The steerable 8.5-metre-diameter parachutes were primitive by today's standards. The landing jolt with 30 kilograms of gear was equivalent to stepping off a three-metre fence. The big fear was landing in an old "burn", with spiky dead trees, a source of ribald warnings New recruits were reminded that the 'chutes were bought by the government from the lowest bidder.

Firefighting tools dropped from tree-top level were pretty basic -- the combination axe-adze Pulaski tool, shovels, saws and 22-litre canvas backpacks with a squirt hose. You hesitated to radio for a gasoline-powered pump and hose to be parachuted down because you had to carry it out -- and that could be as much as 16 kilometres.

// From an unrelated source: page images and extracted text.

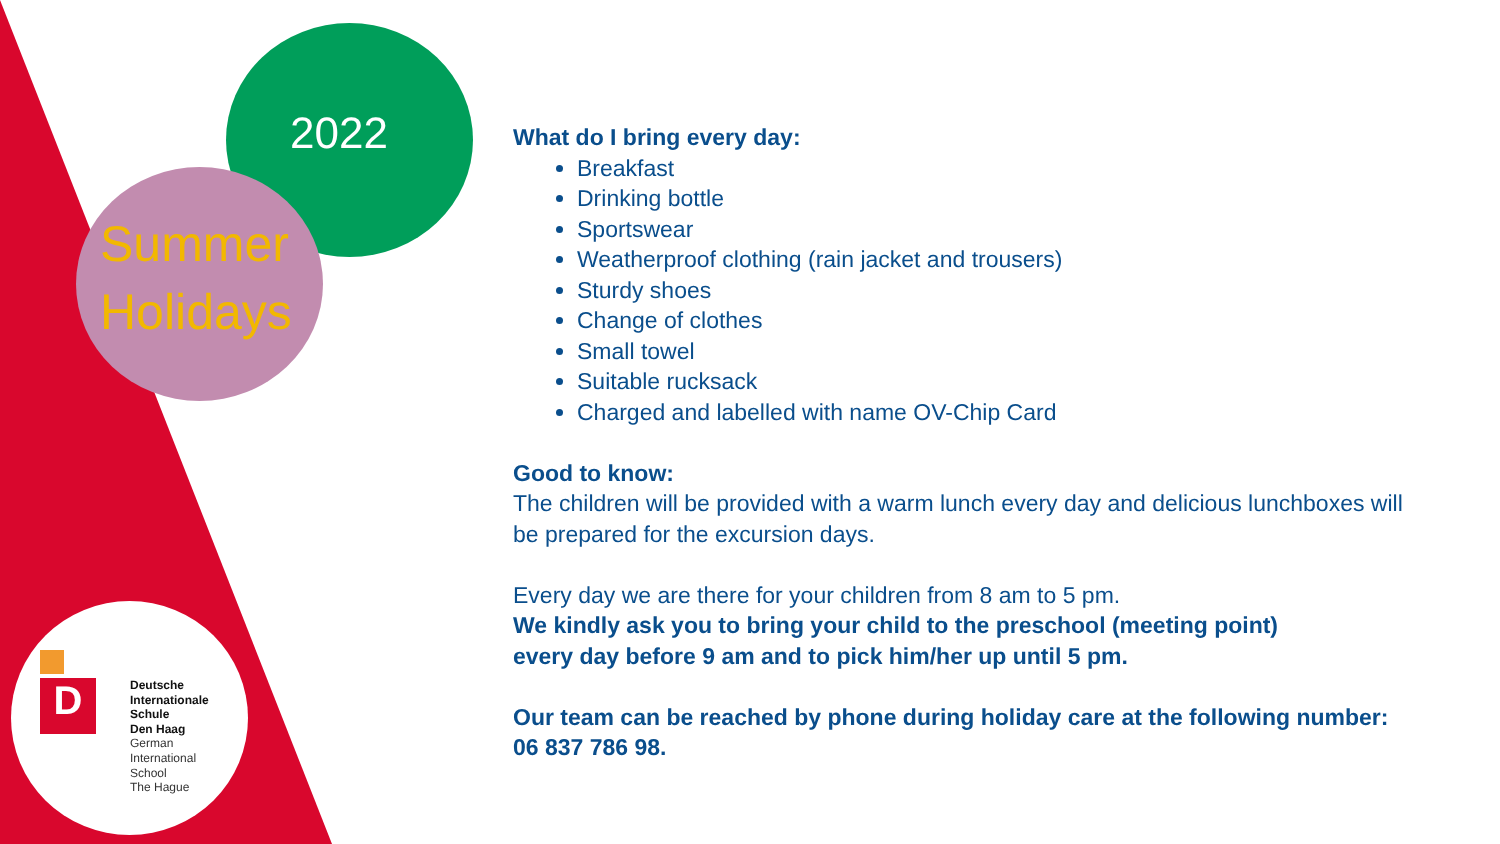2022
Summer
Holidays
D
Deutsche
Internationale
Schule
Den Haag
German
International
School
The Hague
What do I bring every day:
Breakfast
Drinking bottle
Sportswear
Weatherproof clothing (rain jacket and trousers)
Sturdy shoes
Change of clothes
Small towel
Suitable rucksack
Charged and labelled with name OV-Chip Card
Good to know:
The children will be provided with a warm lunch every day and delicious lunchboxes will be prepared for the excursion days.
Every day we are there for your children from 8 am to 5 pm.
We kindly ask you to bring your child to the preschool (meeting point)
every day before 9 am and to pick him/her up until 5 pm.
Our team can be reached by phone during holiday care at the following number:
06 837 786 98.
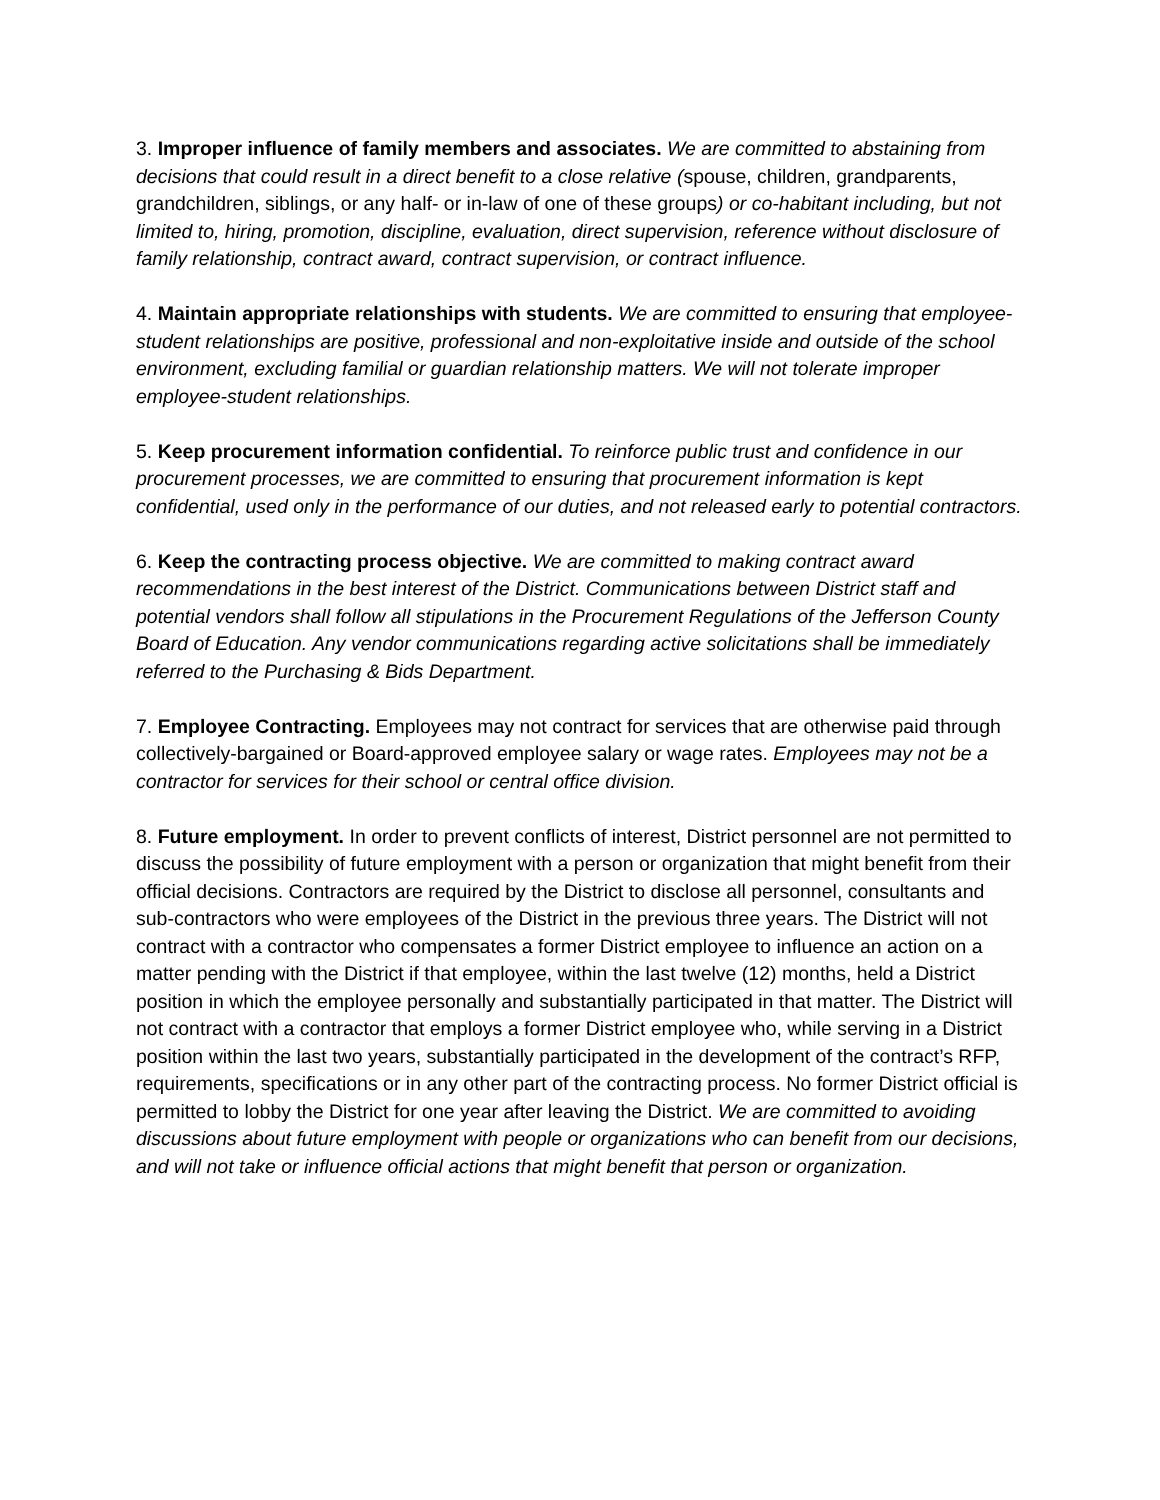3. Improper influence of family members and associates. We are committed to abstaining from decisions that could result in a direct benefit to a close relative (spouse, children, grandparents, grandchildren, siblings, or any half- or in-law of one of these groups) or co-habitant including, but not limited to, hiring, promotion, discipline, evaluation, direct supervision, reference without disclosure of family relationship, contract award, contract supervision, or contract influence.
4. Maintain appropriate relationships with students. We are committed to ensuring that employee-student relationships are positive, professional and non-exploitative inside and outside of the school environment, excluding familial or guardian relationship matters. We will not tolerate improper employee-student relationships.
5. Keep procurement information confidential. To reinforce public trust and confidence in our procurement processes, we are committed to ensuring that procurement information is kept confidential, used only in the performance of our duties, and not released early to potential contractors.
6. Keep the contracting process objective. We are committed to making contract award recommendations in the best interest of the District. Communications between District staff and potential vendors shall follow all stipulations in the Procurement Regulations of the Jefferson County Board of Education. Any vendor communications regarding active solicitations shall be immediately referred to the Purchasing & Bids Department.
7. Employee Contracting. Employees may not contract for services that are otherwise paid through collectively-bargained or Board-approved employee salary or wage rates. Employees may not be a contractor for services for their school or central office division.
8. Future employment. In order to prevent conflicts of interest, District personnel are not permitted to discuss the possibility of future employment with a person or organization that might benefit from their official decisions. Contractors are required by the District to disclose all personnel, consultants and sub-contractors who were employees of the District in the previous three years. The District will not contract with a contractor who compensates a former District employee to influence an action on a matter pending with the District if that employee, within the last twelve (12) months, held a District position in which the employee personally and substantially participated in that matter. The District will not contract with a contractor that employs a former District employee who, while serving in a District position within the last two years, substantially participated in the development of the contract’s RFP, requirements, specifications or in any other part of the contracting process. No former District official is permitted to lobby the District for one year after leaving the District. We are committed to avoiding discussions about future employment with people or organizations who can benefit from our decisions, and will not take or influence official actions that might benefit that person or organization.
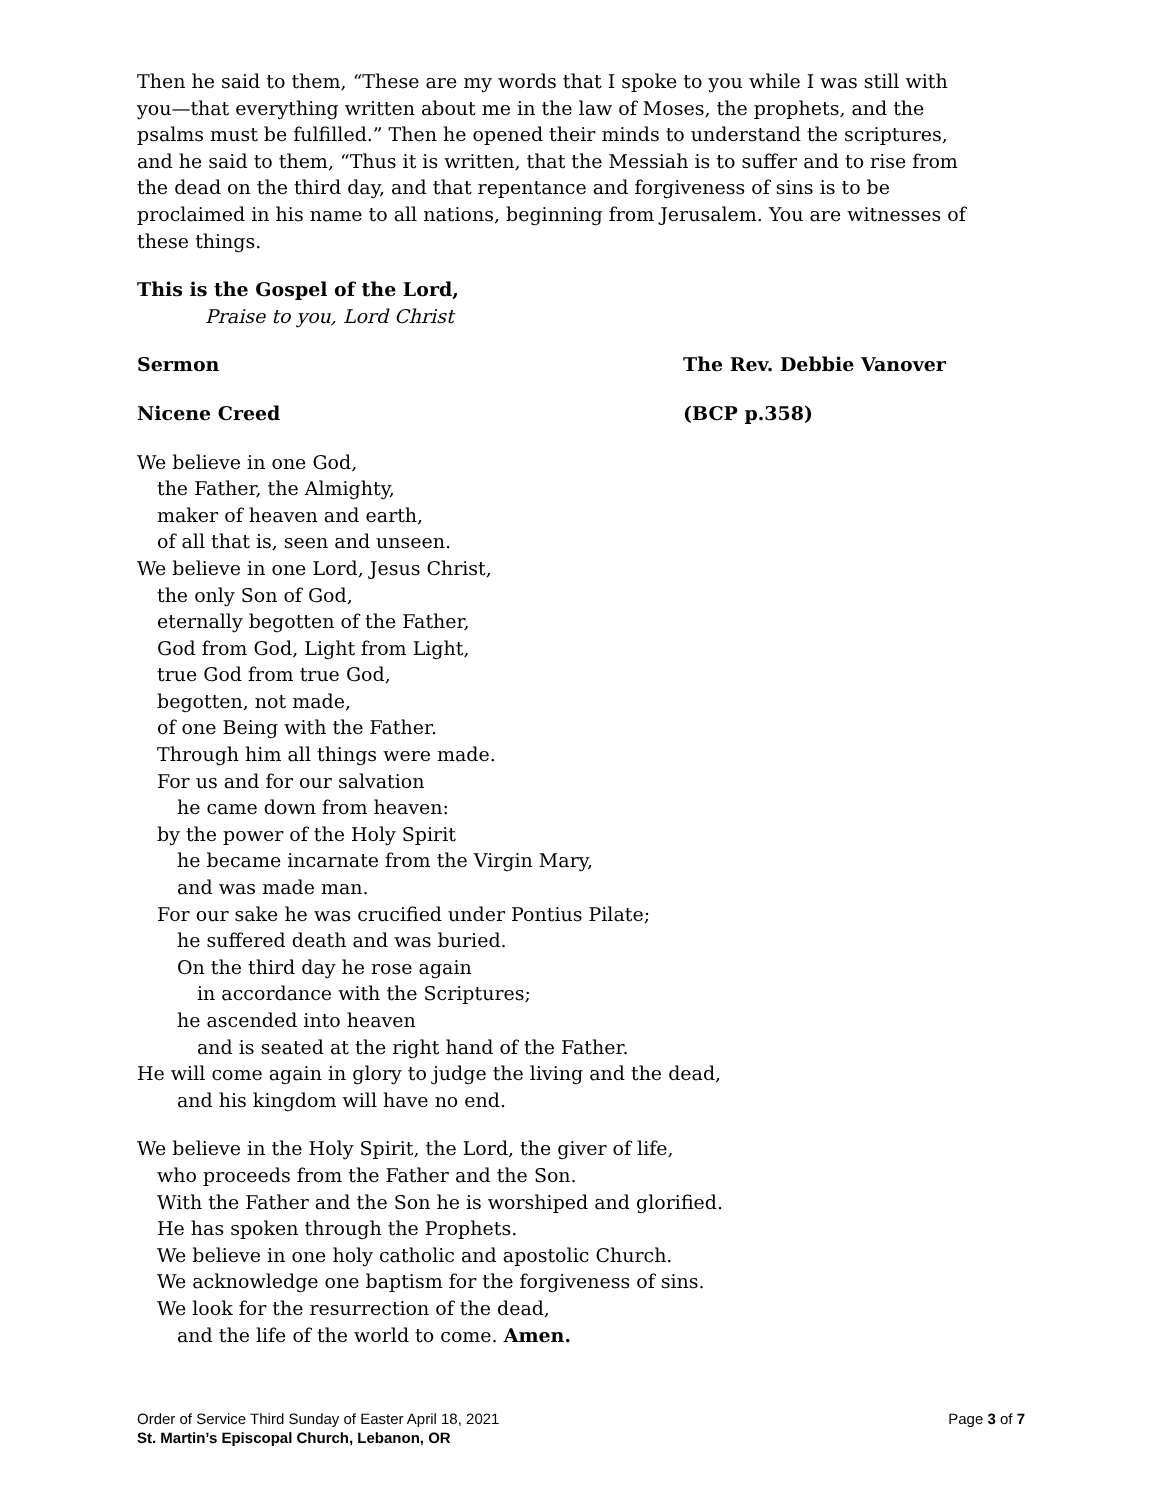Then he said to them, “These are my words that I spoke to you while I was still with you—that everything written about me in the law of Moses, the prophets, and the psalms must be fulfilled.” Then he opened their minds to understand the scriptures, and he said to them, “Thus it is written, that the Messiah is to suffer and to rise from the dead on the third day, and that repentance and forgiveness of sins is to be proclaimed in his name to all nations, beginning from Jerusalem. You are witnesses of these things.
This is the Gospel of the Lord,
Praise to you, Lord Christ
Sermon The Rev. Debbie Vanover
Nicene Creed (BCP p.358)
We believe in one God,
the Father, the Almighty,
maker of heaven and earth,
of all that is, seen and unseen.
We believe in one Lord, Jesus Christ,
the only Son of God,
eternally begotten of the Father,
God from God, Light from Light,
true God from true God,
begotten, not made,
of one Being with the Father.
Through him all things were made.
For us and for our salvation
he came down from heaven:
by the power of the Holy Spirit
he became incarnate from the Virgin Mary,
and was made man.
For our sake he was crucified under Pontius Pilate;
he suffered death and was buried.
On the third day he rose again
in accordance with the Scriptures;
he ascended into heaven
and is seated at the right hand of the Father.
He will come again in glory to judge the living and the dead,
and his kingdom will have no end.
We believe in the Holy Spirit, the Lord, the giver of life,
who proceeds from the Father and the Son.
With the Father and the Son he is worshiped and glorified.
He has spoken through the Prophets.
We believe in one holy catholic and apostolic Church.
We acknowledge one baptism for the forgiveness of sins.
We look for the resurrection of the dead,
and the life of the world to come. Amen.
Order of Service Third Sunday of Easter April 18, 2021 Page 3 of 7
St. Martin’s Episcopal Church, Lebanon, OR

When I arrived in La Ronge in 1953 -- the year after the highway was pushed through -- it was the end of the road north. I revelled in the frontier atmosphere of a one-street settlement with about 800 Natives on the periphery reserve and the dozen whites along the shoreline.

There was one hotel peddling the only legal booze north of Waskesiu; one restaurant, with a jukebox, where the local maidens gathered to meet their swains; a fierce-looking hermit who rowed ashore for store supplies once a week from some island and spoke to no one; the rotund unofficial "mayor of La Ronge", a German stone mason who had fled Saskatoon during a 1926 strike to live by hunting and fishing and claimed to have fathered two dozen children; the little waiter "Smitty" at the local pub, a newly-emigrated Brit in his 50s (who hauled out his huge pocket watch at 10 p.m. cutoff, announcing "time gents," and even the rowdies obeyed, for he had a dignified air); and the tumbledown dance hall operated by the elderly, bachelor Olson brothers.

The Saturday night dances were the week's highlight: jugs of homebrew were passed around, spontaneous couplings occurred on the dance floor, and the imbibing fiddle-guitar band eventually tumbled, one by one, from the raised podium. The Olsons shrugged and turned on their jukebox.

Some of the memories I will carry to this weekend's reunion marking the 50th anniversary of the founding of the smokejumpers will be poignant.

Dennis Kelly, the jumpmaster in my time, and Don Deets, both died in crashes of Cessna 180s they were piloting. Albert Bear, a gentle, funny, full-blooded Cree who had served in Korea, rejoined the army and drowned on a recreational jump.

The official excuse for the smokejumpers' disbandment in 1967 was that helicopters could take over the job with equal efficiency. That rationale misses the point.

What was lost was the pride of belonging to a unit, unmatched for its zeal in attacking a forest fire. Looking back, it was the best time in our lives.